In other words, everyone's riding together on a giant rolling metaphor, and Snowpiercer concerns the violent revolution that transpires as Chris Evans' caboose-leader and his fellow insurrectionists steady their nerves, pack their weaponry, and make their way to the head of the train. I'll say no more about the narrative, which, seriously, was sometimes so startling that I audibly gasped, and then laughed out loud for gasping. But if you're a similar fan of Bong's 2006 monster epic The Host (and I'm embarrassed to have not seen 2009's Mother yet), know that his latest is equally suspenseful, unnerving, and scary/funny, just without the tentacles.
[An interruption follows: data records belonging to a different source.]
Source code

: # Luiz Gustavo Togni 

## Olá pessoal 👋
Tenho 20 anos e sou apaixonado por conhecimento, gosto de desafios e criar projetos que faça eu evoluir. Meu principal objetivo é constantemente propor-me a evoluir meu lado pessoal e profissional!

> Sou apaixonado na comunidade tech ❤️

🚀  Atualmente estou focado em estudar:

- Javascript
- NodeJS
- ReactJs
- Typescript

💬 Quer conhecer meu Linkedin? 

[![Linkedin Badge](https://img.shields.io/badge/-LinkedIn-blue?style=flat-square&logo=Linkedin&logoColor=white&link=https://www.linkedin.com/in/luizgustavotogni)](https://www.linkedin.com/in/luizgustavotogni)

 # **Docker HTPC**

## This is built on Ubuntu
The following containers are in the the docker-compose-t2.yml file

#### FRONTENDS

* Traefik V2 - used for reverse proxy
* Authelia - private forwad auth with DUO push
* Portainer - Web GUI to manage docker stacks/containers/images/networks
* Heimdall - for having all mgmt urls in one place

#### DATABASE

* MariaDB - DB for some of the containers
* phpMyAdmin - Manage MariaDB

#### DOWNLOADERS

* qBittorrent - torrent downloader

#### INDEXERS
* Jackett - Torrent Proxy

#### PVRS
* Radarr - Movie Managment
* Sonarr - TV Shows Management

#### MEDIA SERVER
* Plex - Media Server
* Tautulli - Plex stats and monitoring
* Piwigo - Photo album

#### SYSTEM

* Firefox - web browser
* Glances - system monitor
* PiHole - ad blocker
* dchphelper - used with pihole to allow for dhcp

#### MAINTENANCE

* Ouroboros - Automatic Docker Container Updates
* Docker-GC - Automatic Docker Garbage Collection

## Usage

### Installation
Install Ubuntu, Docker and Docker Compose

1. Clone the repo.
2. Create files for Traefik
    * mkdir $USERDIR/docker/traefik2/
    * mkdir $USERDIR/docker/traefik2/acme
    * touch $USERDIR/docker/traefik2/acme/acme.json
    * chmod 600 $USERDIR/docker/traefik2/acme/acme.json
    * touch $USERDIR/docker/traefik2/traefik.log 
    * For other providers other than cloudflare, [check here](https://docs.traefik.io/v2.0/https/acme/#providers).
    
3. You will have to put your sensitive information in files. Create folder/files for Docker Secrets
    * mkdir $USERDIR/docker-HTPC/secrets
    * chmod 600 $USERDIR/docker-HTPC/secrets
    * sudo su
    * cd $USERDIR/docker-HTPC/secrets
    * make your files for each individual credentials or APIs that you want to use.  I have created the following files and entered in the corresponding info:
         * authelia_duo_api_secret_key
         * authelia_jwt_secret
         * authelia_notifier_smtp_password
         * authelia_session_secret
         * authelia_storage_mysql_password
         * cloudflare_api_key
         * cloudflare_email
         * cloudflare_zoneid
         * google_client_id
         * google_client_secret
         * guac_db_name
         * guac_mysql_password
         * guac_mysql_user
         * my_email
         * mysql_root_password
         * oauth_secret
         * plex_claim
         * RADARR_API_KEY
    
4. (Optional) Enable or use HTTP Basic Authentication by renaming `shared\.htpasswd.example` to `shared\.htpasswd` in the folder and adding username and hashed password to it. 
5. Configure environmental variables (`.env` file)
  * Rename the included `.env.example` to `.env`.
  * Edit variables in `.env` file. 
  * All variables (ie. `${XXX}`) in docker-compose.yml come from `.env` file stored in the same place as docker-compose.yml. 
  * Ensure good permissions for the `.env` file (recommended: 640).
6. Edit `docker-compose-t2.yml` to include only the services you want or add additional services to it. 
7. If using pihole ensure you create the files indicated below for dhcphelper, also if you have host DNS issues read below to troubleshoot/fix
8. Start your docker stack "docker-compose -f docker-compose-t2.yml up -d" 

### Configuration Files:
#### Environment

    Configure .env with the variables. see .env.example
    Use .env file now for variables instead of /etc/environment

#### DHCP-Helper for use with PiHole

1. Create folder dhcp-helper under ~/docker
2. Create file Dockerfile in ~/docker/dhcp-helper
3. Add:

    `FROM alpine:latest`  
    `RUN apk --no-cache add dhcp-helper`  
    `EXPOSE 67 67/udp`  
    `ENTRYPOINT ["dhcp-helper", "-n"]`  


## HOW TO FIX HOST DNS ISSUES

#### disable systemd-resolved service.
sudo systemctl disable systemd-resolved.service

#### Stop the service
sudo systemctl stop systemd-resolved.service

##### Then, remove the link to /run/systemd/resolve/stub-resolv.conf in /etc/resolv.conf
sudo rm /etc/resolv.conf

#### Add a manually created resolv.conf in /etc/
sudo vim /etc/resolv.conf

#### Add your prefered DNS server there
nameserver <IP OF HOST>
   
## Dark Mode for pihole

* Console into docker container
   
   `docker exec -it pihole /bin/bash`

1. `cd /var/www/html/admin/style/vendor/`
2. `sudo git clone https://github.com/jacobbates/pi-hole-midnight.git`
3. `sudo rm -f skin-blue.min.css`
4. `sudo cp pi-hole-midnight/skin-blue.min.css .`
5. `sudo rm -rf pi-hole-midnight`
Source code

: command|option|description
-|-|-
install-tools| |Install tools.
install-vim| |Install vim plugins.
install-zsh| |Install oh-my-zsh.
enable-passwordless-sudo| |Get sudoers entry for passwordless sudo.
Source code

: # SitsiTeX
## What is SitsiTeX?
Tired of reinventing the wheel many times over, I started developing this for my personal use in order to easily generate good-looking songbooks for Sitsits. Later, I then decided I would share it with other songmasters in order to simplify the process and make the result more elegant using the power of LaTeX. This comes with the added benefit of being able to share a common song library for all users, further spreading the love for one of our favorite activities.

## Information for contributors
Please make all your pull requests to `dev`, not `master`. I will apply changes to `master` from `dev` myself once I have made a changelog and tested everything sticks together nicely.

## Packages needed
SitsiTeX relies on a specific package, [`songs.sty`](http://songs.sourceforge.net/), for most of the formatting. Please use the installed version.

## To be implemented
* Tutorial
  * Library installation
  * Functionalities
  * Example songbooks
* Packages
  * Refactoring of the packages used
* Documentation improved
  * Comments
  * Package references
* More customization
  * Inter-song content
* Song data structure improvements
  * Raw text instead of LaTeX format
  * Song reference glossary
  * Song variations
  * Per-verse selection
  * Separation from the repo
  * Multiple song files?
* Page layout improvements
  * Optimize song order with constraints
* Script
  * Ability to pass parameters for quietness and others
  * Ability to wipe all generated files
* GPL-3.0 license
Know that the stuntwork is fantastic, the staging superb, and the production design topnotch. Know that the laughs are plentiful, and almost always unanticipated. ("Happy New Year!") And know that despite their comic-book-bubble dialogue, the cast boasting John Hurt, Jamie Bell, Octavia Spencer, Alison Pill, and the vibrant South Korean performers Song Kang-ho and Ko Ah-Sung is marvelous - and that none of those actors is more marvelous than Tilda Swinton. In her role as an alternately sneering and sniveling villain with comically oversize glasses and teeth, Swinton is so forceful and fearless and cheerfully weird that this might mark a new high point in her estimable gallery of screen eccentrics. We may not be getting her on the screen size she deserves in Snowpiercer, but thankfully, as ever, Tilda Swinton doesn't need a cineplex to be gloriously larger-than-life.